With a lioness-themed rebrand tied to its latest buy, Athira Pharma is roaring into the new year under its second new moniker.
The Seattle-based biopharma has chosen LeonaBio as its new name, and will begin trading under the ticker “LONA” on the Nasdaq on Jan. 12. The fresh branding comes from Leona, a name with Greek and Latin roots that means “lioness” and reflects strength, leadership, resilience and a “commitment to stand with patients facing the most serious diseases,” the company explained in a Jan. 9 press release.
The change marks an “exciting and transformative period for our company and emphasizes our commitment to advancing a pipeline of innovative, late-stage assets both internally developed and strategically in-licensed with the goal of accelerating their path to market and maximizing their potential clinical and commercial impact,” CEO Mark Litton, Ph.D., said.
“Our new name truly reflects our commitment to leadership, resilience, and innovation—qualities that define our expanded mission to deliver transformative therapies for patients battling diseases that need better treatment options," he added.
LeonaBio’s pivot comes a few weeks after its “transformative acquisition” of phase 3 breast cancer asset lasofoxifene from Sermonix Pharmaceuticals, the company said Friday. Leona, in December, picked up an exclusive global license to the investigational drug that excludes Asia and certain Middle Eastern countries, agreeing to pay Sermonix roughly $34.9 million in equity and $75,000 a month, which will be credited against future milestones that could total $100 million.
Lasofoxifene is a selective estrogen receptor modulator that was dropped by Pfizer years ago after a 2009 FDA snub. Sermonix picked it back up to trial the drug in patients with estrogen receptor-positive (ER+), HER2-negative, ESR1-mutated metastatic breast cancer. With a readout expected in mid-2027, LeonaBio is hoping to establish lasofoxifene as the “new standard of care” for certain breast cancer patients, CEO Litton said at the time.
Lasofoxifene joins LeonaBio’s existing drug candidate, an orally available, brain-penetrant small molecule coded ATH-1105 that is nearing a phase 2 study designed to target neurodegenerative diseases like amyotrophic lateral sclerosis. ATH-1105 is the company’s sole in-house asset after its Alzheimer’s disease candidate, fosgonimeton, failed in a phase 2/3 trial, prompting mass layoffs in 2024.
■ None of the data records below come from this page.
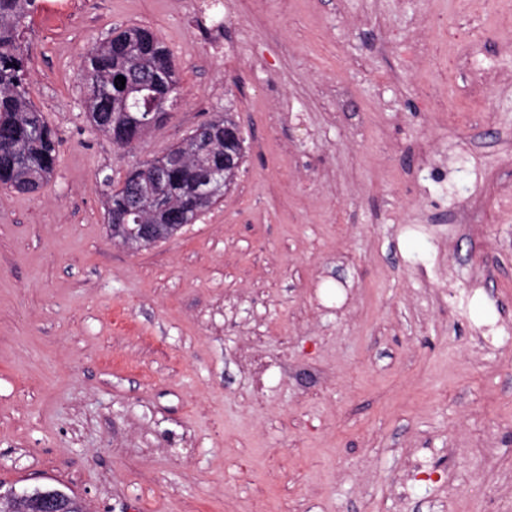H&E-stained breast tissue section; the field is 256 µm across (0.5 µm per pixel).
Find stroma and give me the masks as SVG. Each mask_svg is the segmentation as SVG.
I'll list each match as a JSON object with an SVG mask.
<instances>
[{
    "label": "stroma",
    "instance_id": "1",
    "mask_svg": "<svg viewBox=\"0 0 512 512\" xmlns=\"http://www.w3.org/2000/svg\"><path fill=\"white\" fill-rule=\"evenodd\" d=\"M128 26L178 75L133 153L80 68ZM23 47L62 142L40 190L0 188V488L512 512V0H41ZM226 109L223 201L113 244L100 180Z\"/></svg>",
    "mask_w": 512,
    "mask_h": 512
}]
</instances>
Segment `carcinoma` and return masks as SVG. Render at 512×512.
<instances>
[{"mask_svg":"<svg viewBox=\"0 0 512 512\" xmlns=\"http://www.w3.org/2000/svg\"><path fill=\"white\" fill-rule=\"evenodd\" d=\"M38 8V0H0V186L17 192H34L54 172L58 164L60 136L30 98L28 59L23 48L27 19ZM82 71L87 80L85 103L90 125L112 134V126L128 128V138L118 148L132 151L139 145L136 120L146 114L167 116V107L177 91L176 66L170 51L149 30L128 28L113 30L99 45L83 57ZM126 79L125 86L116 77ZM236 126L229 117L215 116L210 132L200 137L189 134L172 148L181 163L170 168L162 193L166 208L152 213L143 211L128 216L124 187L137 184L155 190L156 160L131 166L116 185L112 177L103 178L106 197V223L128 219V223L189 224L223 198L210 196L193 209L184 200L186 183L196 167L224 165V149L245 157L243 143L224 144V126Z\"/></svg>","mask_w":512,"mask_h":512,"instance_id":"carcinoma-1","label":"carcinoma"}]
</instances>
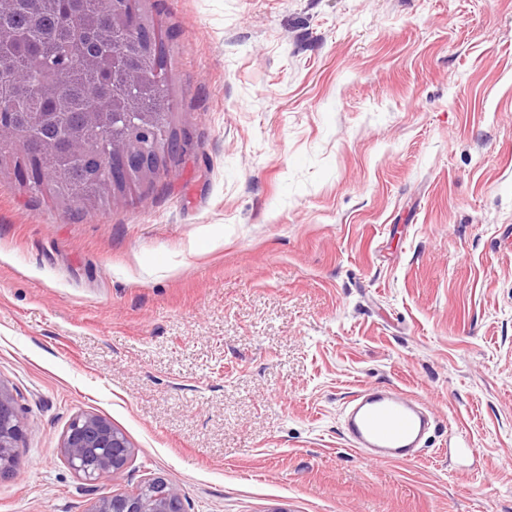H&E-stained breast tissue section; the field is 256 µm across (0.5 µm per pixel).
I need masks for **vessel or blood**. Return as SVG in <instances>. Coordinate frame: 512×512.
<instances>
[{
	"label": "vessel or blood",
	"mask_w": 512,
	"mask_h": 512,
	"mask_svg": "<svg viewBox=\"0 0 512 512\" xmlns=\"http://www.w3.org/2000/svg\"><path fill=\"white\" fill-rule=\"evenodd\" d=\"M431 414L399 388H368L348 404L344 429L349 447L375 463L411 459Z\"/></svg>",
	"instance_id": "vessel-or-blood-1"
}]
</instances>
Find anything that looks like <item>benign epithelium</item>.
<instances>
[{"mask_svg": "<svg viewBox=\"0 0 512 512\" xmlns=\"http://www.w3.org/2000/svg\"><path fill=\"white\" fill-rule=\"evenodd\" d=\"M144 0H102V12L111 27L91 26L94 38L106 41L110 35L135 28L154 32L152 18L141 8ZM35 63L43 71L39 97L49 109L60 95L58 77L69 65V57L54 61L33 53ZM84 67L93 73L92 92L101 97L112 96V111L84 112L79 122L63 137L51 140L36 150L22 153L19 166L30 183H44L54 178L45 166V155L51 154L74 161L88 158L108 163L112 170L103 184L111 196L121 186L153 174L154 163L168 152L166 136L156 129L157 113L143 106L141 93L163 80L149 44L130 59L115 52L112 59L104 55L83 57ZM15 134L11 113L0 107V147L10 144ZM24 425L13 391L0 383V476L12 473L18 466L17 448ZM60 451L70 468L88 487L101 478L114 475L128 463L132 449L126 436L99 415L85 414L72 420L62 440ZM185 495L161 477H154L133 490L95 500L87 512H187Z\"/></svg>", "mask_w": 512, "mask_h": 512, "instance_id": "1", "label": "benign epithelium"}]
</instances>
Along with the name change, LeonaBio’s branding now depicts a lioness with orange and grey lettering, a switch-up from the “A” design previously depicted next to Athira Pharma. Before Athira, the company was known as “M3 Biotechnology," rebranding for the first time in 2019. Athira was chosen from the Arabic word Athir, meaning “a force” or an “energy,” the company said at the time.
LeonaBio was involved in a scandal several years back involving its founder and former CEO, Leen Kawas, Ph.D. Kawas was replaced by Litton after an investigation found that she altered images in scientific work done at Washington State University. More drama ensued during a messy proxy fight in 2022, but when the dust settled, the Kawas situation was brought to light again by the Department of Justice (DOJ).
Last January, LeonaBio agreed to fork over $4 million to the DOJ to clear up allegations that it failed to report the alleged research misconduct to the National Institutes of Health (NIH) and Department of Health and Human Services (HHS) Office of Research Integrity. According to the DOJ, Kawas’ manipulated photos were referenced in several grant applications submitted to the NIH, including one that was funded in 2019.